A Coffee Cup of Knowledge…. Fidelity to One Great Purpose

The process of life-long learning requires that we move beyond what we personally know and maximize what we can learn from others. I do much of this through reading.  In sharing some highlight passages and sources from my personal library of over 2,000 books, my objective is to offer something of interest, utility and inspiration that may add to your thought process.                                                                                                                                                                                   – Bill Dinnebeil

 Quick Hits:

The first principle is that you must not fool yourself— and you are the easiest person to fool. – Feynman, Richard P.; Ralph Leighton (2010-06-28). “Surely You’re Joking, Mr.
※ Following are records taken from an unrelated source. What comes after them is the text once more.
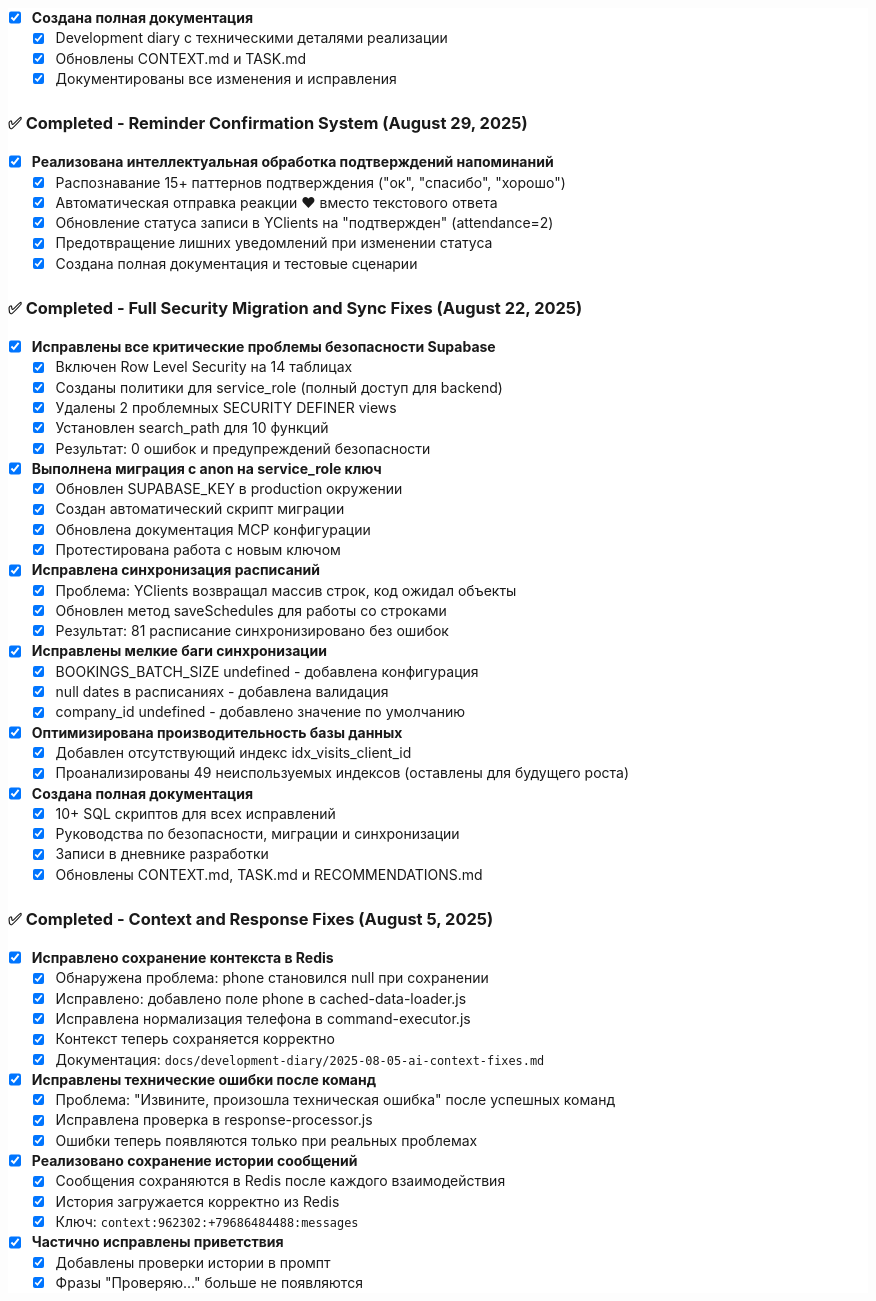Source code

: - [x] **Создана полная документация**
  - [x] Development diary с техническими деталями реализации
  - [x] Обновлены CONTEXT.md и TASK.md
  - [x] Документированы все изменения и исправления

### ✅ Completed - Reminder Confirmation System (August 29, 2025)
- [x] **Реализована интеллектуальная обработка подтверждений напоминаний**
  - [x] Распознавание 15+ паттернов подтверждения ("ок", "спасибо", "хорошо")
  - [x] Автоматическая отправка реакции ❤️ вместо текстового ответа
  - [x] Обновление статуса записи в YClients на "подтвержден" (attendance=2)
  - [x] Предотвращение лишних уведомлений при изменении статуса
  - [x] Создана полная документация и тестовые сценарии

### ✅ Completed - Full Security Migration and Sync Fixes (August 22, 2025)
- [x] **Исправлены все критические проблемы безопасности Supabase**
  - [x] Включен Row Level Security на 14 таблицах
  - [x] Созданы политики для service_role (полный доступ для backend)
  - [x] Удалены 2 проблемных SECURITY DEFINER views
  - [x] Установлен search_path для 10 функций
  - [x] Результат: 0 ошибок и предупреждений безопасности
- [x] **Выполнена миграция с anon на service_role ключ**
  - [x] Обновлен SUPABASE_KEY в production окружении
  - [x] Создан автоматический скрипт миграции
  - [x] Обновлена документация MCP конфигурации
  - [x] Протестирована работа с новым ключом
- [x] **Исправлена синхронизация расписаний**
  - [x] Проблема: YClients возвращал массив строк, код ожидал объекты
  - [x] Обновлен метод saveSchedules для работы со строками
  - [x] Результат: 81 расписание синхронизировано без ошибок
- [x] **Исправлены мелкие баги синхронизации**
  - [x] BOOKINGS_BATCH_SIZE undefined - добавлена конфигурация
  - [x] null dates в расписаниях - добавлена валидация
  - [x] company_id undefined - добавлено значение по умолчанию
- [x] **Оптимизирована производительность базы данных**
  - [x] Добавлен отсутствующий индекс idx_visits_client_id
  - [x] Проанализированы 49 неиспользуемых индексов (оставлены для будущего роста)
- [x] **Создана полная документация**
  - [x] 10+ SQL скриптов для всех исправлений
  - [x] Руководства по безопасности, миграции и синхронизации
  - [x] Записи в дневнике разработки
  - [x] Обновлены CONTEXT.md, TASK.md и RECOMMENDATIONS.md

### ✅ Completed - Context and Response Fixes (August 5, 2025)
- [x] **Исправлено сохранение контекста в Redis**
  - [x] Обнаружена проблема: phone становился null при сохранении
  - [x] Исправлено: добавлено поле phone в cached-data-loader.js
  - [x] Исправлена нормализация телефона в command-executor.js
  - [x] Контекст теперь сохраняется корректно
  - [x] Документация: `docs/development-diary/2025-08-05-ai-context-fixes.md`
- [x] **Исправлены технические ошибки после команд**
  - [x] Проблема: "Извините, произошла техническая ошибка" после успешных команд
  - [x] Исправлена проверка в response-processor.js
  - [x] Ошибки теперь появляются только при реальных проблемах
- [x] **Реализовано сохранение истории сообщений**
  - [x] Сообщения сохраняются в Redis после каждого взаимодействия
  - [x] История загружается корректно из Redis
  - [x] Ключ: `context:962302:+79686484488:messages`
- [x] **Частично исправлены приветствия**
  - [x] Добавлены проверки истории в промпт
  - [x] Фразы "Проверяю..." больше не появляются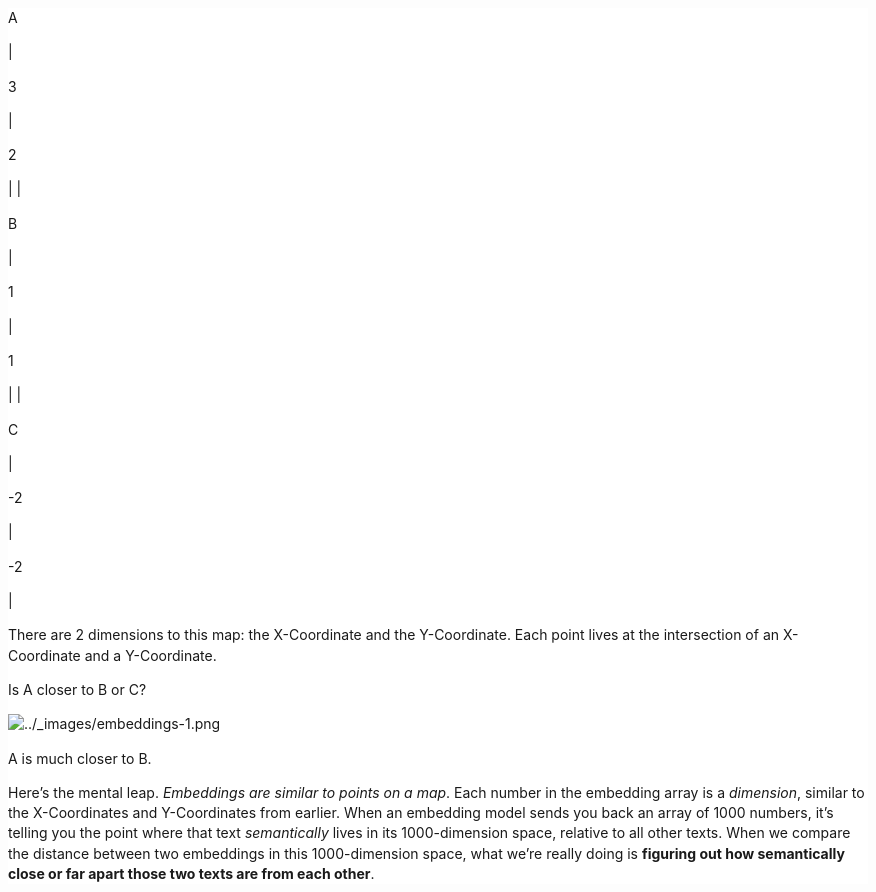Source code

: A

 | 

3

 | 

2

 |
| 

B

 | 

1

 | 

1

 |
| 

C

 | 

\-2

 | 

\-2

 |

There are 2 dimensions to this map: the X-Coordinate and the Y-Coordinate. Each point lives at the intersection of an X-Coordinate and a Y-Coordinate.

Is A closer to B or C?

![../_images/embeddings-1.png](/_images/embeddings-1.png)

A is much closer to B.

Here’s the mental leap. _Embeddings are similar to points on a map_. Each number in the embedding array is a _dimension_, similar to the X-Coordinates and Y-Coordinates from earlier. When an embedding model sends you back an array of 1000 numbers, it’s telling you the point where that text _semantically_ lives in its 1000-dimension space, relative to all other texts. When we compare the distance between two embeddings in this 1000-dimension space, what we’re really doing is **figuring out how semantically close or far apart those two texts are from each other**.
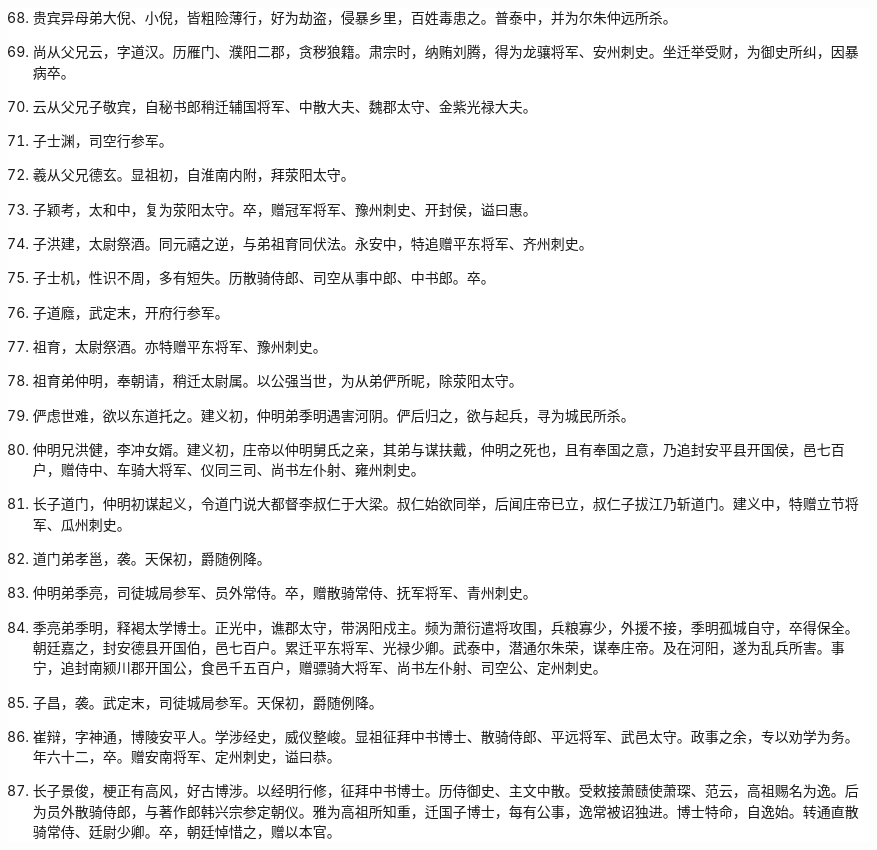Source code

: 68. <span id="列传第四十四_郑羲_崔辩-68"></span>
贵宾异母弟大倪、小倪，皆粗险薄行，好为劫盗，侵暴乡里，百姓毒患之。普泰中，并为尔朱仲远所杀。

69. <span id="列传第四十四_郑羲_崔辩-69"></span>
尚从父兄云，字道汉。历雁门、濮阳二郡，贪秽狼籍。肃宗时，纳贿刘腾，得为龙骧将军、安州刺史。坐迁举受财，为御史所纠，因暴病卒。

70. <span id="列传第四十四_郑羲_崔辩-70"></span>
云从父兄子敬宾，自秘书郎稍迁辅国将军、中散大夫、魏郡太守、金紫光禄大夫。

71. <span id="列传第四十四_郑羲_崔辩-71"></span>
子士渊，司空行参军。

72. <span id="列传第四十四_郑羲_崔辩-72"></span>
羲从父兄德玄。显祖初，自淮南内附，拜荥阳太守。

73. <span id="列传第四十四_郑羲_崔辩-73"></span>
子颖考，太和中，复为荥阳太守。卒，赠冠军将军、豫州刺史、开封侯，谥曰惠。

74. <span id="列传第四十四_郑羲_崔辩-74"></span>
子洪建，太尉祭酒。同元禧之逆，与弟祖育同伏法。永安中，特追赠平东将军、齐州刺史。

75. <span id="列传第四十四_郑羲_崔辩-75"></span>
子士机，性识不周，多有短失。历散骑侍郎、司空从事中郎、中书郎。卒。

76. <span id="列传第四十四_郑羲_崔辩-76"></span>
子道廕，武定末，开府行参军。

77. <span id="列传第四十四_郑羲_崔辩-77"></span>
祖育，太尉祭酒。亦特赠平东将军、豫州刺史。

78. <span id="列传第四十四_郑羲_崔辩-78"></span>
祖育弟仲明，奉朝请，稍迁太尉属。以公强当世，为从弟俨所昵，除荥阳太守。

79. <span id="列传第四十四_郑羲_崔辩-79"></span>
俨虑世难，欲以东道托之。建义初，仲明弟季明遇害河阴。俨后归之，欲与起兵，寻为城民所杀。

80. <span id="列传第四十四_郑羲_崔辩-80"></span>
仲明兄洪健，李冲女婿。建义初，庄帝以仲明舅氏之亲，其弟与谋扶戴，仲明之死也，且有奉国之意，乃追封安平县开国侯，邑七百户，赠侍中、车骑大将军、仪同三司、尚书左仆射、雍州刺史。

81. <span id="列传第四十四_郑羲_崔辩-81"></span>
长子道门，仲明初谋起义，令道门说大都督李叔仁于大梁。叔仁始欲同举，后闻庄帝已立，叔仁子拔江乃斩道门。建义中，特赠立节将军、瓜州刺史。

82. <span id="列传第四十四_郑羲_崔辩-82"></span>
道门弟孝邕，袭。天保初，爵随例降。

83. <span id="列传第四十四_郑羲_崔辩-83"></span>
仲明弟季亮，司徒城局参军、员外常侍。卒，赠散骑常侍、抚军将军、青州刺史。

84. <span id="列传第四十四_郑羲_崔辩-84"></span>
季亮弟季明，释褐太学博士。正光中，谯郡太守，带涡阳戍主。频为萧衍遣将攻围，兵粮寡少，外援不接，季明孤城自守，卒得保全。朝廷嘉之，封安德县开国伯，邑七百户。累迁平东将军、光禄少卿。武泰中，潜通尔朱荣，谋奉庄帝。及在河阳，遂为乱兵所害。事宁，追封南颍川郡开国公，食邑千五百户，赠骠骑大将军、尚书左仆射、司空公、定州刺史。

85. <span id="列传第四十四_郑羲_崔辩-85"></span>
子昌，袭。武定末，司徒城局参军。天保初，爵随例降。

86. <span id="列传第四十四_郑羲_崔辩-86"></span>
崔辩，字神通，博陵安平人。学涉经史，威仪整峻。显祖征拜中书博士、散骑侍郎、平远将军、武邑太守。政事之余，专以劝学为务。年六十二，卒。赠安南将军、定州刺史，谥曰恭。

87. <span id="列传第四十四_郑羲_崔辩-87"></span>
长子景俊，梗正有高风，好古博涉。以经明行修，征拜中书博士。历侍御史、主文中散。受敕接萧赜使萧琛、范云，高祖赐名为逸。后为员外散骑侍郎，与著作郎韩兴宗参定朝仪。雅为高祖所知重，迁国子博士，每有公事，逸常被诏独进。博士特命，自逸始。转通直散骑常侍、廷尉少卿。卒，朝廷悼惜之，赠以本官。
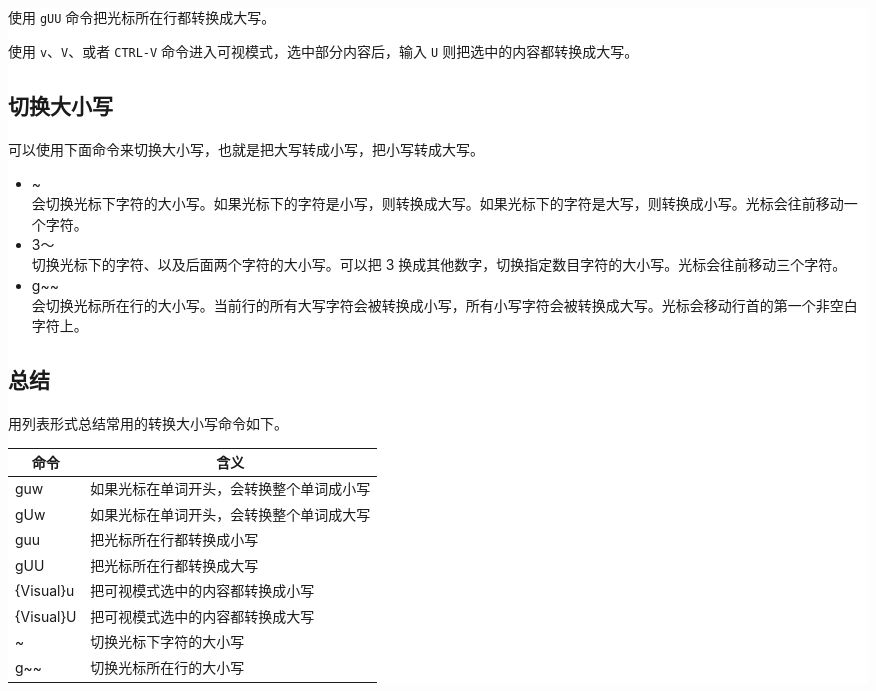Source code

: 使用 `gUU` 命令把光标所在行都转换成大写。

使用 `v`、`V`、或者 `CTRL-V` 命令进入可视模式，选中部分内容后，输入 `U` 则把选中的内容都转换成大写。

## 切换大小写
可以使用下面命令来切换大小写，也就是把大写转成小写，把小写转成大写。
- ~  
会切换光标下字符的大小写。如果光标下的字符是小写，则转换成大写。如果光标下的字符是大写，则转换成小写。光标会往前移动一个字符。
- 3～  
切换光标下的字符、以及后面两个字符的大小写。可以把 3 换成其他数字，切换指定数目字符的大小写。光标会往前移动三个字符。
- g~~  
会切换光标所在行的大小写。当前行的所有大写字符会被转换成小写，所有小写字符会被转换成大写。光标会移动行首的第一个非空白字符上。

## 总结
用列表形式总结常用的转换大小写命令如下。

| 命令 | 含义 |
| -- | -- |
| guw | 如果光标在单词开头，会转换整个单词成小写 |
| gUw | 如果光标在单词开头，会转换整个单词成大写 |
| guu | 把光标所在行都转换成小写 |
| gUU | 把光标所在行都转换成大写 |
| {Visual}u | 把可视模式选中的内容都转换成小写 |
| {Visual}U | 把可视模式选中的内容都转换成大写 |
| ~ | 切换光标下字符的大小写 |
| g~~ | 切换光标所在行的大小写 |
Feynman!”: Adventures of a Curious Character (p. 343)

I don’t know about you, but I am easily convinced how good my ideas and opinions are, readily embracing that which supports them and conveniently ignoring much that doesn’t.  In discussing scientific integrity, Feynman, a Nobel Prize winner in physics, felt that thoroughly challenging his conclusions and results as to why they may not be correct was an important step in making sure he was not fooling himself or others that would be relying on his work. 

If you can’t prove what you want to prove, demonstrate something else and pretend that they are the same thing. In the daze that follows the collision of statistics with the human mind, hardly anybody will notice the difference.  – Huff, Darrell (2010-01-19). How to Lie with Statistics (p. 76).

Huff’s book is an informative and humorous discussion on the use and misuse of statistics.  Being in our political campaign season, I thought the quote above was very timely.  Misdirection, confusion and biased data selection seem to be the preferred strategies in some political quarters.  

Fidelity To One Great Purpose:

All this had been accomplished, Adams acknowledged, with a remnant tinge of condescension, not because Lincoln possessed “any superior genius” but because he, “from the beginning to the end, impressed upon the people the conviction of his honesty and fidelity to one great purpose.”  Goodwin, Doris Kearns (2006-12-08). Team of Rivals: The Political Genius of Abraham Lincoln (p. 595). Simon & Schuster. Kindle Edition.

“There is no one better at turning off the noise that is going on around him,” Cook said. “That allows him to focus on a few things and say no to many things. Few people are really good at that.”  Isaacson, Walter (2011-10-24). Steve Jobs (p. 460). Simon & Schuster, Inc.. Kindle Edition

Whether it be the abolition of slavery or the commitment to game changing design, Lincoln and Jobs shared the ability to define that one great purpose and the discipline to stay focused, often against enormous odds.  Without a well defined target, wasteful distractions will substitute as false objectives.